In fact, the boundaries of what is good enough can, and should, be set in terms of business realities. What is missing is a common vocabulary. In order to appreciate the importance of a shared vocabulary let us consider the example of scientific research, and the scientific method in particular. The scientific method has been popularized within the software development community by the Agile and Lean movements. What is largely underemphasized is the importance of having a common vocabulary within a discipline for the scientific method to work. Typically a the scientific method consists of trying to understand a phenomenon by building a hypothesis, constructing a theory from it, running simulations and experiments to validate it. Each of these steps are usually performed by different groups of scientists who may not understand each other’s work in depth. However, what they do understand in detail are the claims and results made in each work. This is possible because they share a vocabulary. In physics, this vocabulary is usually built on top of mathematics. In chemistry, on top of mathematics and the language of chemical reactions. The same holds true in other scientific disciplines.
Our current vocabulary for software development is largely set by web development. This vocabulary consisting mainly of wireframes is completely useless when ideating AI-based products, and should probably be the first thing that needs to be thrown out of the window.
Like in physics, the common vocabulary of AI is also built on top of mathematics, with the more important elements being probability theory and statistics, linear algebra, and optimization principles. The vocabulary of AI product development must consist of a “user friendly” subset of the above. One is able to create and interpret a wireframe, for example, without ever understanding how an API call is made or how market research is done. What is the equivalent of a “wireframe” for AI? I believe that a good starting point is descriptive statistics, i.e. the business hypothesis and product specifications need to be written at least using the vocabulary of descriptive statistics.
Another piece of received wisdom that needs to be challenged in the age of AI is that market research and software development are completely distinct and decoupled disciplines, that the goal of software is to provide a means for validating a business hypothesis, not to inform it. This assumption is manifestly false for AI-based software. Because of the tight coupling between hypotheses and software in AI-based software it is nearly impossible to separate the learning (or explore) and the doing (or exploit) phases. In light of this, it is important to use AI not just as a tool for validating business intuition but rather as one for building business intuition as well.
In fact, once one has enough knowledge the relevant action is either straightforward to derive or one can often use out of the box AI algorithms to figure out the relevant actions. As such, the main focus of hypothesis for AI-products should probably be on learning and not necessarily on doing. And what is the piece of information that needs to be learned should be informed by AI as well.
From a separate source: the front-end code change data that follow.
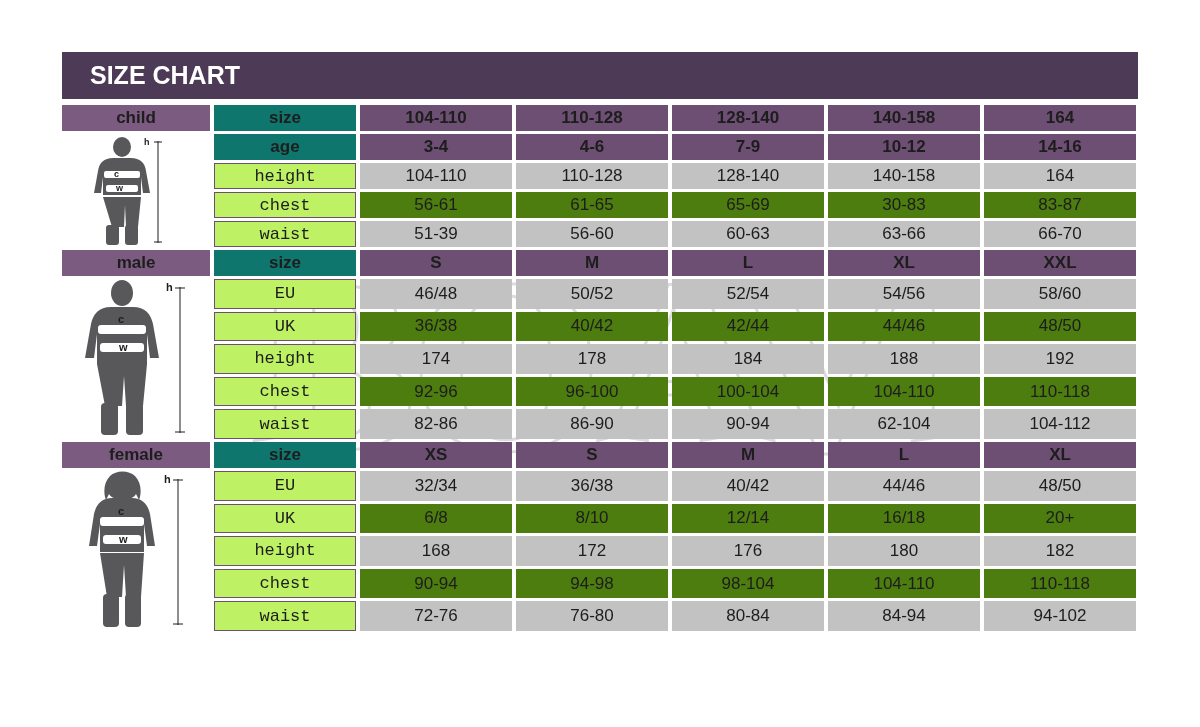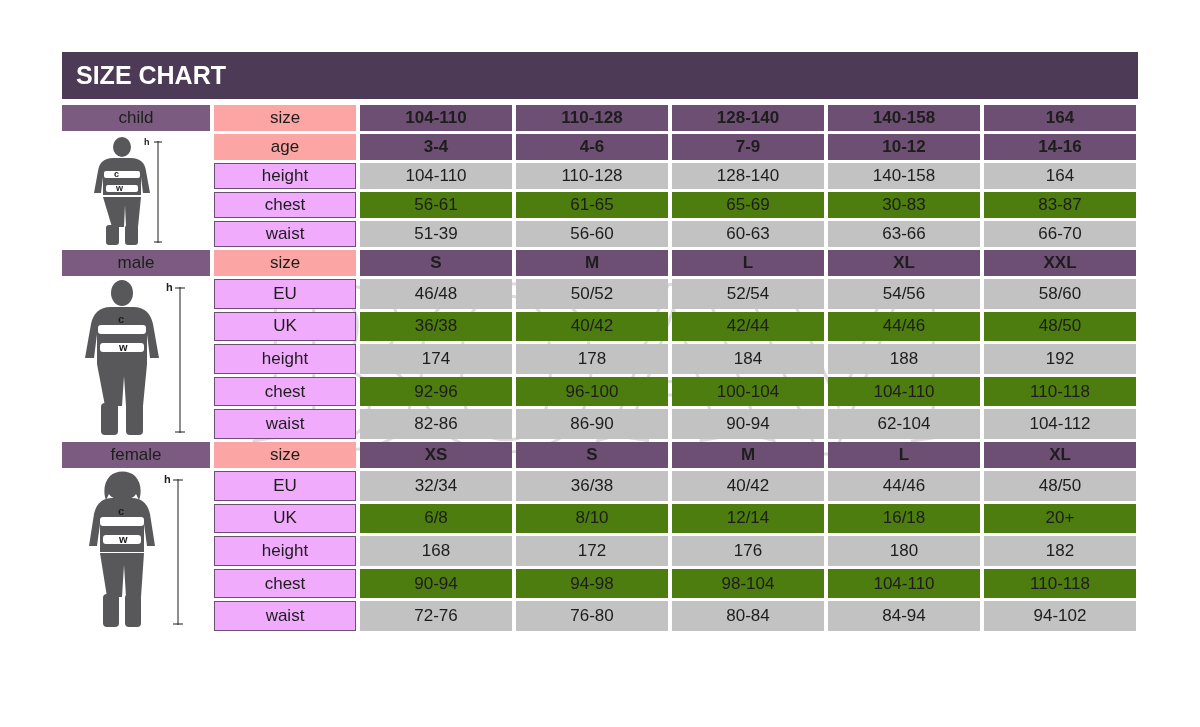--- a/index.html
+++ b/index.html
@@ -43,21 +43,21 @@
     top: 52px;
     width: 1076px;
     z-index: 2;
   }
 
   .title-bar {
     background: #4c3a56;
     height: 47px;
     display: flex;
     align-items: center;
-    padding-left: 14px;
+    padding-left: 28px;
     box-sizing: border-box;
   }
   .title-bar .title {
     color: #ffffff;
     font-size: 25px;
     font-weight: bold;
     letter-spacing: 0px;
   }
 
   table.grid {
@@ -77,41 +77,42 @@
     color: #1d1d1d;
   }
   
   col.c-fig { width: 148px; }
   col.c-lab { width: 142px; }
   col.c-val { width: 152px; }
 
   .cat-head {
     background: #7b5c80;
     color: #ffffff;
-    font-weight: normal;
+    font-weight: bold;
     font-size: 19px;
   }
   .row-head {
     background: #6d4f73;
     color: #ffffff;
     font-weight: bold;
     font-size: 18px;
   }
   .sub-head {
-    background: #fca5a5;
+    background: #0f766e;
     color: #ffffff;
-    font-weight: normal;
+    font-weight: bold;
     font-size: 18px;
   }
   .label-cell {
-    background: #f0abfc;
+    background: #bef264;
     border: 1.5px solid #6d4f73;
     box-sizing: border-box;
     color: #1d1d1d;
     font-size: 17px;
+    font-family: Liberation Mono, monospace;
   }
   .val-dark {
     background: #c2c2c2;
   }
   .val-light {
     background: #4d7c0f;
   }
   .fig-cell {
     background: transparent;
   }

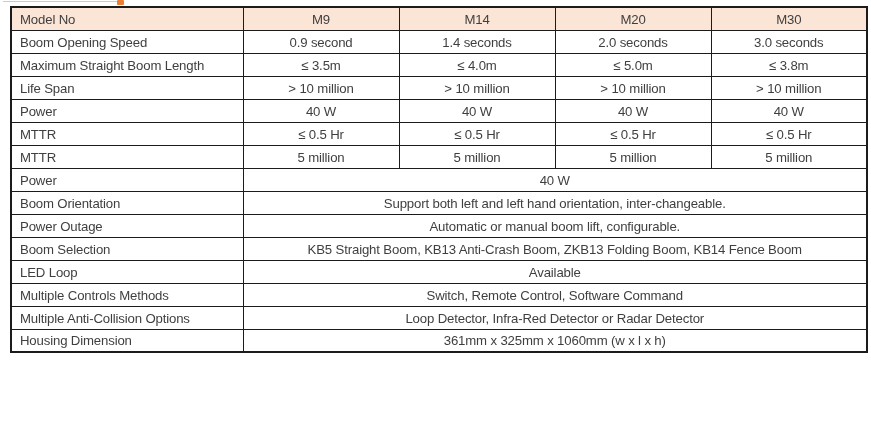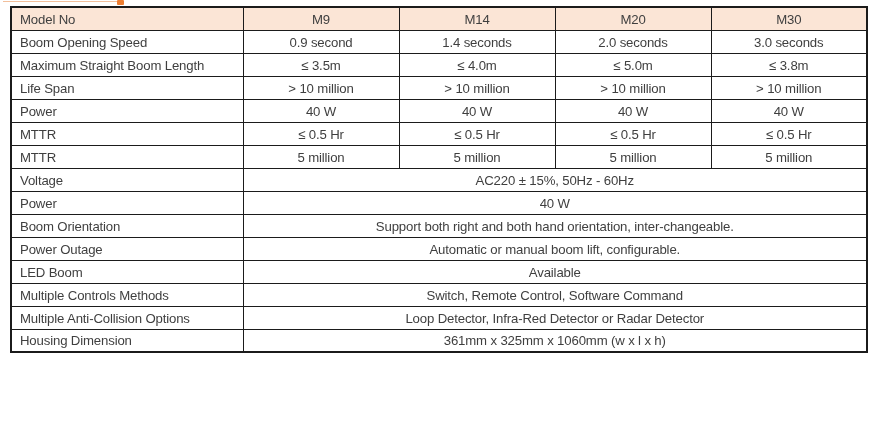--- a/index.html
+++ b/index.html
@@ -111,37 +111,37 @@
           <td class="value">≤ 0.5 Hr</td>
         </tr>
         <tr>
           <td class="label">MTTR</td>
           <td class="value">5 million</td>
           <td class="value">5 million</td>
           <td class="value">5 million</td>
           <td class="value">5 million</td>
         </tr>
         <tr>
-          <td class="label">Voltage</td>
-          <td class="value" colspan="4">AC220 ± 15%, 50Hz - 60Hz</td>
-        </tr>
-        <tr>
           <td class="label">Power</td>
           <td class="value" colspan="4">40 W</td>
         </tr>
         <tr>
           <td class="label">Boom Orientation</td>
-          <td class="value" colspan="4">Support both right and both hand orientation, inter-changeable.</td>
+          <td class="value" colspan="4">Support both left and left hand orientation, inter-changeable.</td>
         </tr>
         <tr>
           <td class="label">Power Outage</td>
           <td class="value" colspan="4">Automatic or manual boom lift, configurable.</td>
         </tr>
         <tr>
-          <td class="label">LED Boom</td>
+          <td class="label">Boom Selection</td>
+          <td class="value" colspan="4">KB5 Straight Boom, KB13 Anti-Crash Boom, ZKB13 Folding Boom, KB14 Fence Boom</td>
+        </tr>
+        <tr>
+          <td class="label">LED Loop</td>
           <td class="value" colspan="4">Available</td>
         </tr>
         <tr>
           <td class="label">Multiple Controls Methods</td>
           <td class="value" colspan="4">Switch, Remote Control, Software Command</td>
         </tr>
         <tr>
           <td class="label">Multiple Anti-Collision Options</td>
           <td class="value" colspan="4">Loop Detector, Infra-Red Detector or Radar Detector</td>
         </tr>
As with any new paradigm shifting technology, it takes some time before the business processes can catch up. AI is no different. In the long run, I believe that a basic understanding of AI within the wider product development community is the solution. However, in the short run we cannot expect product managers to become data scientists overnight. We can, however, expect them to become data literate. And on the other side of the coin, we should expect data scientists to look up from their algorithms and understand the basics of value creation in a business.